As my experience illustrates, graduate and/or postdoctoral projects often determine the direction of the rest of one’s scientific career. My advice to young researchers at the beginning of their careers is to think carefully when choosing a mentor and agreeing to work on a project. Ask yourself and older colleagues whose judgement you trust: Is this project worth working on? Will the results be potentially important? If the answer is not a clear yes, switch to do something else.
I am grateful for that long-ago comment about working on something important because it encouraged me to look for significant questions to study and undoubtedly contributed to my receiving this prestigious recognition.
Acceptance remarks, Timothy Springer
It is humbling and a great honor to accept the Lasker Award. I grew up in California with five siblings in a close family that took camping trips every summer. My dad inspired me as resourceful and adventurous. My mom loved and encouraged us. However, I floundered as a freshman at Yale. I studied too little and rebelled against the political establishment running the Vietnam War.
I wanted to do good but did not know how. I started by dropping out to join the Domestic Peace Corps. I served on a Shoshone Reservation in Nevada—living in a little cabin with no electricity, telephone, or running water. The nearest high school was thirty miles away. And in winter, a dirt road over a mountain pass made it impossible to get to. The Shoshones and I wanted to do something about it. So when the governor of Nevada held county road hearings, we made sure to show up and share what the kids in the community were going through. And within a year, that road was being paved.
After a year, I arrived as a transfer student at U.C. Berkeley. I majored in biochemistry and was inspired to learn about protein conformational change from Dan Koshland and protein chemistry from Jack Kirsch. With Jack Strominger, I earned a Ph.D. on biochemistry of cell surface proteins. By an amazing stroke of luck, I did a six-month postdoc in Cambridge England with César Milstein, who had just discovered monoclonal antibodies, for which he’d later win the Nobel Prize.
I then took a faculty position under Baruj Benacerraf at Harvard Medical School. Nothing at the time was known about the molecules that enabled cell-cell recognition in the immune system. I began to discover them by making antibodies that blocked cell-cell interactions, which led to the work I am being recognized for today.
About 40 years have passed since. I am blessed, because there was much to learn about integrin structure and function, and many of the mysteries of how integrins work are only being discovered today.

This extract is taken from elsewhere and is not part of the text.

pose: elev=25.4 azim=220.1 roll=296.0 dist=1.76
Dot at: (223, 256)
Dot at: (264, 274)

This has required me to learn new techniques including structural biology and single molecule biophysics, and these challenges and the bright students and colleagues with whom I work keep me young. Out of the deep biology my colleagues and I have discovered, new drugs to treat patients have been approved and new companies have been founded. Although I have accepted the challenges of entrepreneurship and philanthropy, I am first and foremost a scientist, and discovery is still what I love most.